Asia Pacific REITs Up in January But Underperformed Equities
Asian REITs also underperformed global REITs as Japan REITs fell on strong yen.
By Patrick Ma, Director, Listed Products and Research, Admiral Investments
Feb 2, 2023 – While global REITs climbed 9.2% in January and outperformed equities, Asia Pacific REITs, as measured by the top 100 most traded REITs, gained just 4.8%, dragged lower by J-REITs.
Global capital markets started the year on a strong note due to expectations of peaking inflation and interest rates. The 10-year U.S. treasury yield dropped from 3.879% at end-2022 to 3.529% by January 31st. Global equities rose 7% in the first month of 2023. However, global REITs outperformed after US and UK REITs staged a strong comeback.
Asia Pacific REITs rose 4.8% in January but underperformed the region’s equities. Rising Chinese shares on the back of China’s reopening contributed to gains in Asia Pacific equities.
The region’s REITs were dragged lower by Japan REITs, which dropped 2% during the month and significantly underperformed Japan equities and other countries’ REITs. A strong yen and increased expectations of Bank of Japan’s reversing its ultra-loose monetary policy led to the weak performance. The only exception was hotel REITs, which saw rallies on the back of expectations of Chinese tourists returning following the mainland’s re-opening. Japan Hotel REIT Investment, Invincible Investment and Hoshino Resorts REIT rose 6.1%, 8.4% and 5.1%, respectively, during the month.

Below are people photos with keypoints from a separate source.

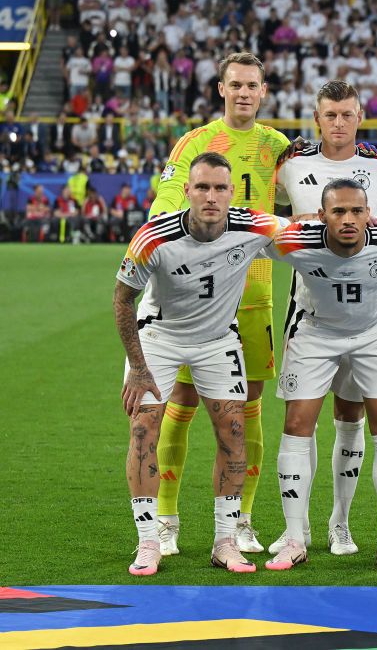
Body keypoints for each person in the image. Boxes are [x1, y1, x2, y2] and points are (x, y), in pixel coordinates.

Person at [147, 52, 292, 557]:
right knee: (182, 405)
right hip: (197, 300)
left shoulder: (278, 147)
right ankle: (166, 518)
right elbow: (164, 206)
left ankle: (242, 519)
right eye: (236, 85)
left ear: (264, 91)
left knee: (246, 410)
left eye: (253, 85)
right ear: (220, 89)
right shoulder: (196, 143)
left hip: (254, 295)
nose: (244, 93)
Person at [114, 151, 284, 576]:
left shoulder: (253, 228)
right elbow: (122, 298)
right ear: (187, 191)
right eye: (202, 187)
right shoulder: (153, 237)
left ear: (232, 193)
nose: (211, 196)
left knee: (234, 429)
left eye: (220, 188)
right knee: (142, 429)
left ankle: (225, 540)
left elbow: (306, 234)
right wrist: (137, 367)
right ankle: (149, 541)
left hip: (217, 340)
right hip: (160, 336)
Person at [262, 179, 377, 573]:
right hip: (314, 332)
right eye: (338, 211)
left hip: (375, 333)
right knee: (296, 425)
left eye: (357, 211)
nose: (348, 219)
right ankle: (294, 538)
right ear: (321, 216)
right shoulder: (296, 240)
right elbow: (247, 233)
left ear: (369, 214)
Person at [267, 80, 377, 558]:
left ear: (359, 115)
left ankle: (341, 524)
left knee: (355, 417)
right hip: (311, 310)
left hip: (371, 311)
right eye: (330, 115)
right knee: (300, 418)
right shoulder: (293, 164)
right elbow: (275, 221)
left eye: (347, 114)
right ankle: (295, 531)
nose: (339, 123)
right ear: (317, 117)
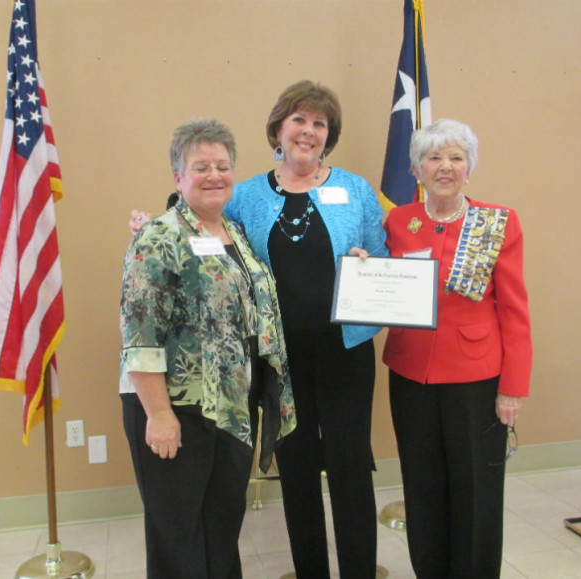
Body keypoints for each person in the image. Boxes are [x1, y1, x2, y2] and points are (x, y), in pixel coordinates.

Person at [130, 80, 388, 579]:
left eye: (319, 123)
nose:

Elsewhere, Australia, Singapore and Hong Kong REITs jumped 8-10% during the month. Goodman Group led gains among Australian REITs with a 15% rise. Singapore’s Keppel DC REIT and Digital Core REIT also rose 15% as industrial and data centre REITs gained investors’ favour after a weak 2022 performance. Hong Kong’s Link REIT rose 9% as investors anticipated a re-opening of China-Hong Kong borders to benefit Hong Kong retail sector.
The U.S. Federal Reserve’s most recent decision to raise the Fed funds rate by an expected 25 basis points to 4.5%-4.75%, is seen as a dovish move that signalled slowing inflationary pressure. This is despite expectations of another rate hike in March. On the back of easing financial conditions, global REITs’ performance should stay strong.